§ **Document section**
** Begin **
= Corpus of Contemporary American English =

Large text corpus of American English

The Corpus of Contemporary American English (COCA) is a one-billion-word corpus of contemporary American English. It was created by Mark Davies, retired professor of corpus linguistics at Brigham Young University (BYU).

==Content==
The Corpus of Contemporary American English (COCA) is composed of one billion words as of November 2021. The corpus is constantly growing: In 2009 it contained more than 385 million words; in 2010 the corpus grew in size to 400 million words; by March 2019, the corpus had grown to 560 million words.

As of November 2021, the Corpus of Contemporary American English is composed of 485,202 texts. According to the corpus website, the current corpus (November 2021) is composed of texts that include 24-25 million words for each year 1990–2019.

For each year contained in the corpus (1990–2019), the corpus is evenly divided between six registers/genres: TV/movies, spoken, fiction, magazine, newspaper, and academic (see Texts and Registers page of the COCA website). In addition to the six registers that were previously listed, COCA (as of November 2021) also contains 125,496,215 words from blogs, and 129,899,426 from websites, making it a corpus that is truly composed of contemporary English (see Texts and Register page of COCA).

The texts come from a variety of sources:

- TV/Movies subtitles: (128 million words) Texts taken from the OpenSubtitles collection of American TV shows and movies.
- Spoken: (127 million words) Transcripts of unscripted conversation from nearly 150 TV and radio programs.
- Fiction: (120 million words) Short stories and plays, first chapters of books 1990–present, and movie scripts.
- Popular magazines: (127 million words) Nearly 100 magazines, from a range of domains such as news, health, home and gardening, women's, financial, religion, and sports.
- Newspapers: (123 million words) Ten newspapers from across the US, with text from different sections of the newspapers, such as local news, opinion, sports, and the financial section.
- Academic journals: (121 million words) Nearly 100 peer-reviewed journals. These were selected to cover the entire range of the Library of Congress Classification system.

==Availability==

The Corpus of Contemporary American English is free to search for registered users.

== Queries ==
- The interface is the same as the BYU-BNC interface for the 100 million word British National Corpus, the 100 million word Time Magazine Corpus, and the 400 million word Corpus of Historical American English (COHA), the 1810s–2000s (see links below)
** End **
§ **List of tasks**
1. According to the COCA article, on what basis were the academic journals in the corpus chosen?
2. Reproduce word for word the stretch of the COCA article from "- Academic journals: (121" through "for registered users.".

§ **Supplied material**
** Begin **
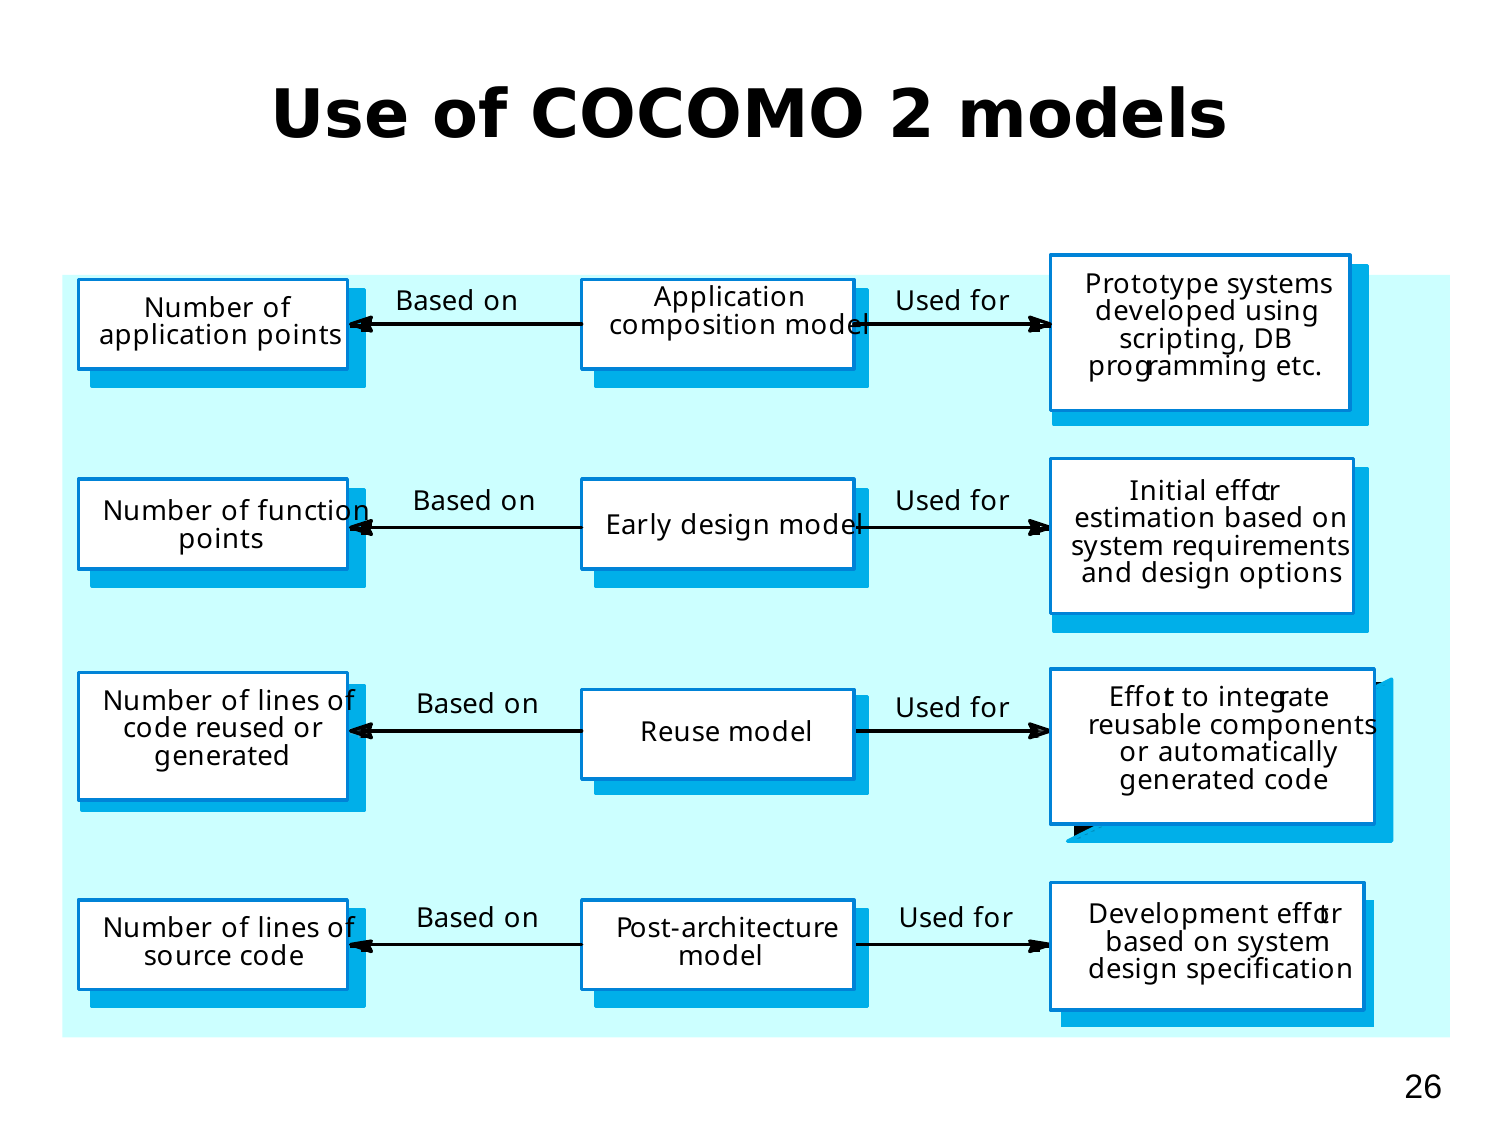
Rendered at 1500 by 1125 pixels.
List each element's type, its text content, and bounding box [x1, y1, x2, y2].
** End **
§ **Exercise answers**
1. The nearly 100 peer-reviewed academic journals in the corpus were selected to cover the entire range of the Library of Congress Classification system.

2.
- Academic journals: (121 million words) Nearly 100 peer-reviewed journals. These were selected to cover the entire range of the Library of Congress Classification system.

==Availability==

The Corpus of Contemporary American English is free to search for registered users.